On peut se demander si l’affaire ne révèle pas surtout l’habileté du lobby de l’euthanasie légale, capable d’apparaître aux yeux d’une commission d’agrément comme légitime. Ses militants sont formés, alertés sur l’évolution de la législation, présents sur le terrain. Peut-on leur reprocher de prendre place sur le lieu où ils entendent que soit mise en œuvre leur revendication ? La responsable de la Commission des relations avec les usagers et de la qualité des prises en charge (CRUQ) d’un grand hôpital francilien note qu’ »on a tendance à prendre les associations qui veulent bien travailler ». De son côté, Pierre Zémor précise que le processus d’agrément est loin d’être achevé.

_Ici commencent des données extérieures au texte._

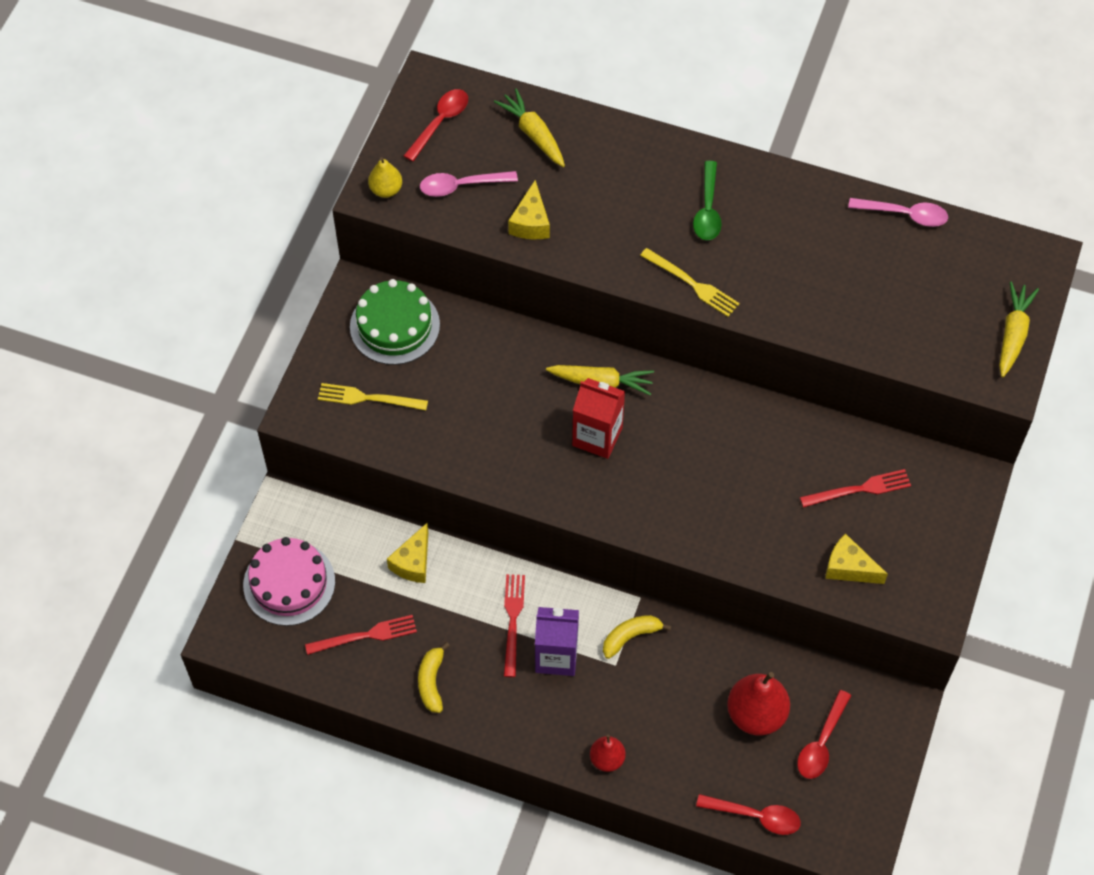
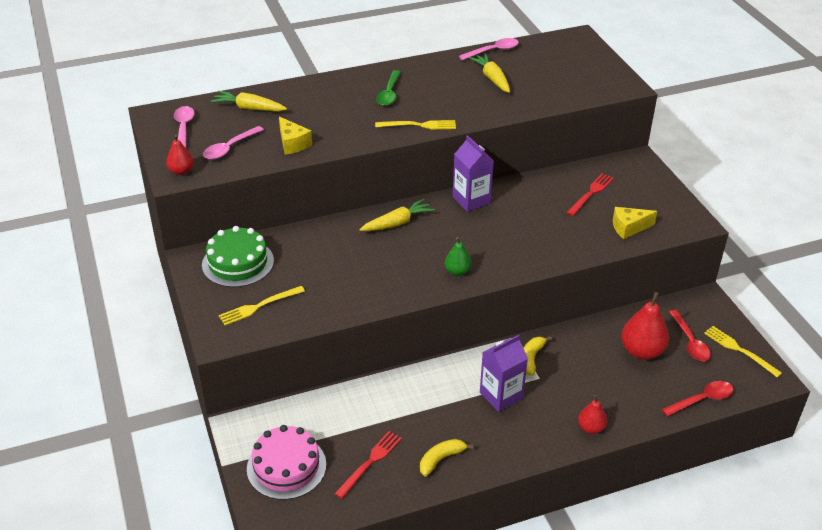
camera: 40 degrees left, 20 degrees down
(386, 190) = (181, 171): yellow pear -> red pear
(413, 562) = (359, 403): yellow cheese -> none
(431, 682) = (441, 459): yellow banana -> yellow banana turned 90 degrees clockwise
(440, 122) = (183, 128): red spoon -> pink spoon
(513, 621) = (455, 394): red fork -> none
(597, 436) = (424, 247): red carton -> none
(601, 493) = (457, 271): none -> green pear
(708, 209) = (389, 93): green spoon -> green spoon turned 45 degrees clockwise
(713, 405) = (471, 200): none -> purple carton
(865, 793) = (739, 350): none -> yellow fork
(1013, 334) = (604, 68): yellow carrot -> yellow carrot (492, 78)

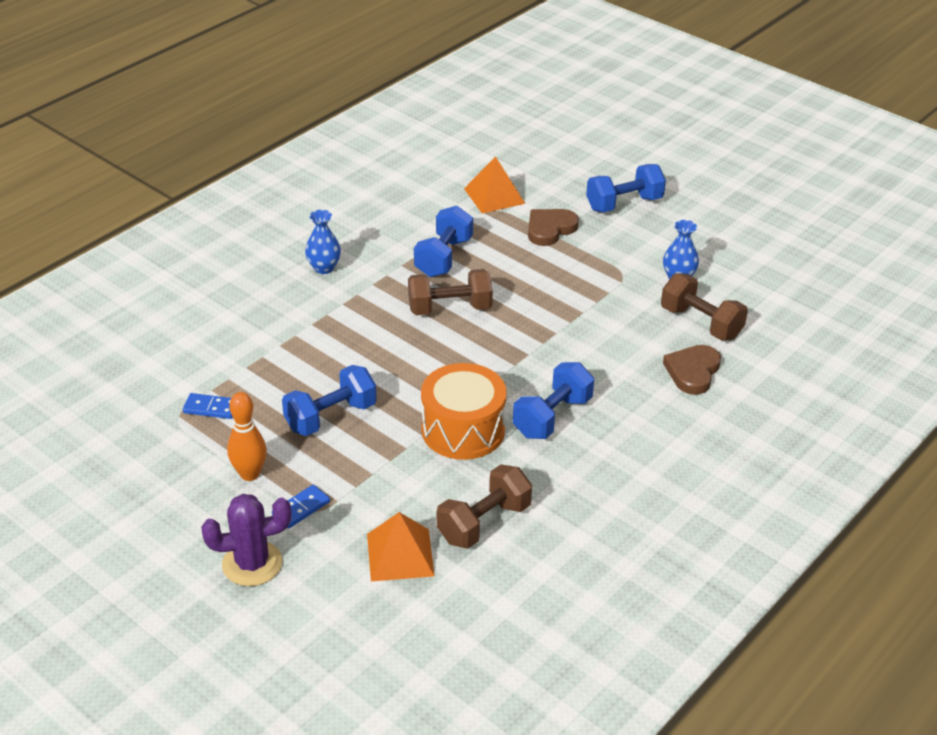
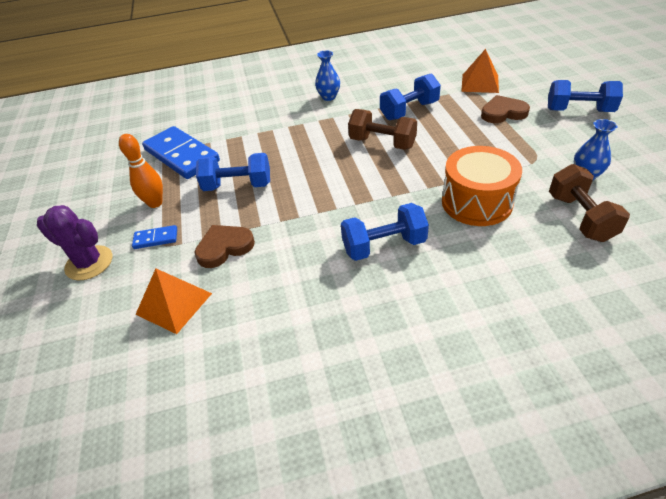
camera: 40 degrees right, 5 degrees up
(211, 408) = (182, 155): blue domino -> blue domino, size x2.28
(463, 430) = (310, 228): orange drum -> orange drum (476, 202)
(484, 523) = (253, 308): brown dumbbell -> none
(692, 372) = (540, 256): brown heart -> brown heart (224, 247)

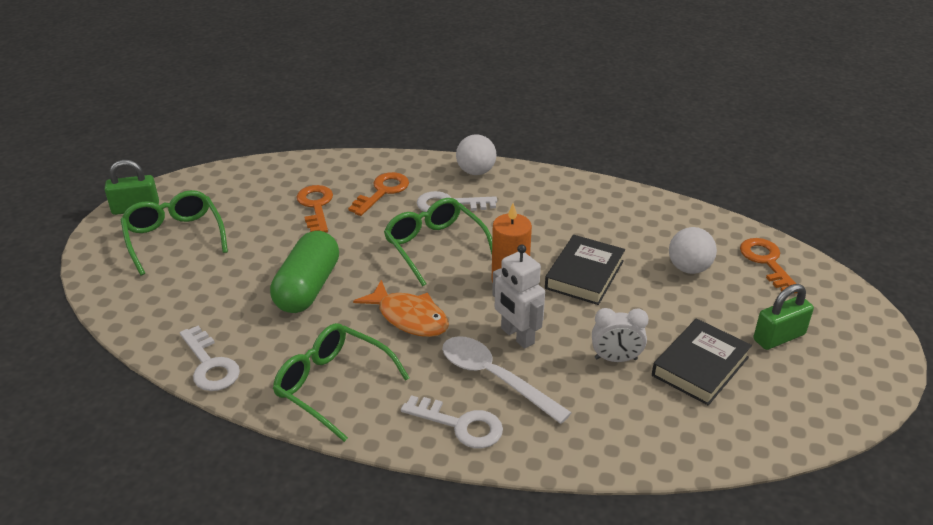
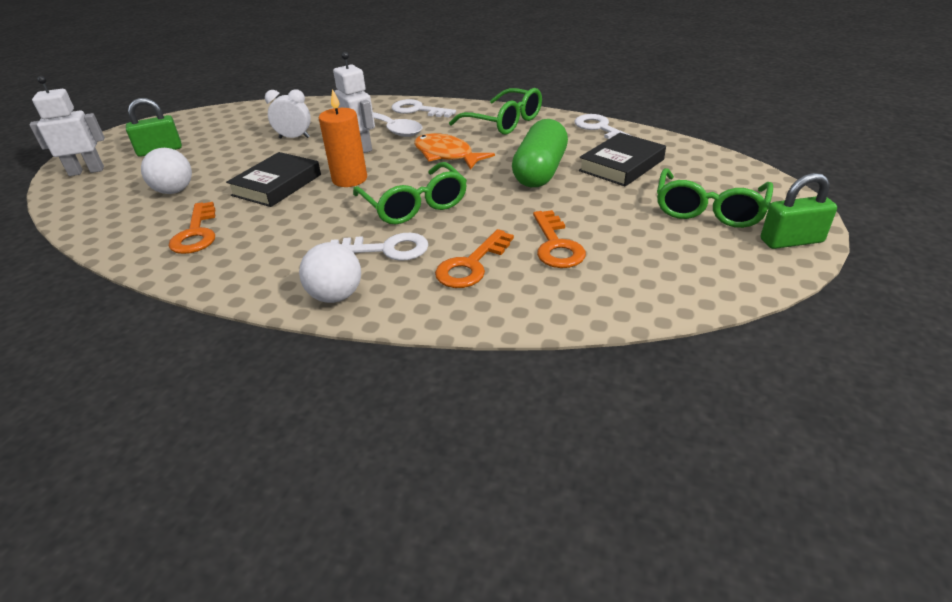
camera: 175 degrees left, 0 degrees up
(174, 237) = (708, 210): green glasses -> green glasses turned 45 degrees clockwise
(700, 366) = (237, 136): black book -> black book (621, 165)
(767, 262) = (95, 197): orange key -> orange key (196, 233)
(828, 300) = (86, 171): none -> white robot

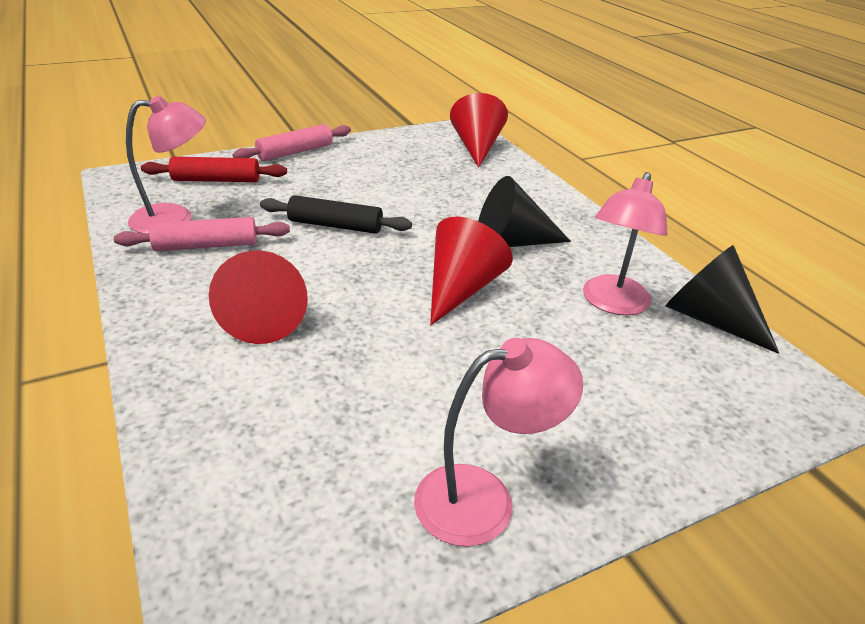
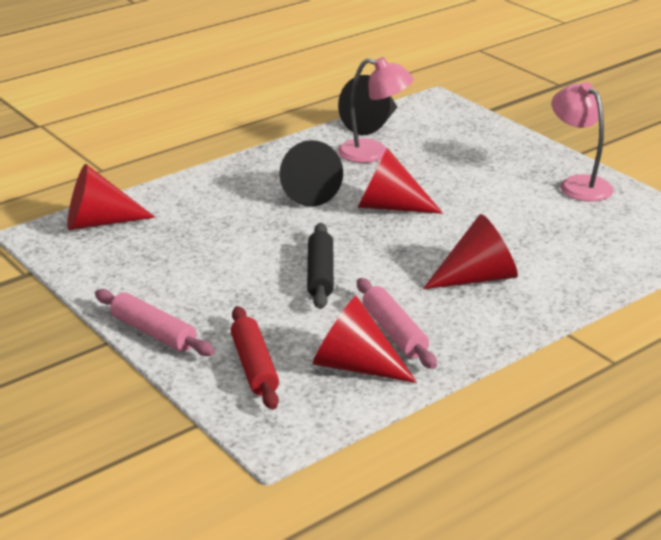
camera: 100 degrees left, 5 degrees down
(175, 218) = (354, 366): pink lamp -> red cone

D’une part, il reste une fenêtre d’opportunité pour les associations non agréées désirant être représentées à l’hôpital : « La loi a prévu une période transitoire. Le 24 février, on ne pourra plus désigner de représentants d’usagers qui ne soient pas agréés mais on a tout le loisir d’ici là ». D’autre part, il ne tient qu’aux associations voulant représenter les usagers dans un autre sens de présenter leur dossier à la Commission nationale d’agrément. Après le 24 février, il sera trop tard. Pour cinq ans.

Article paru dans France Catholique n°3044 du 27 octobre 2006.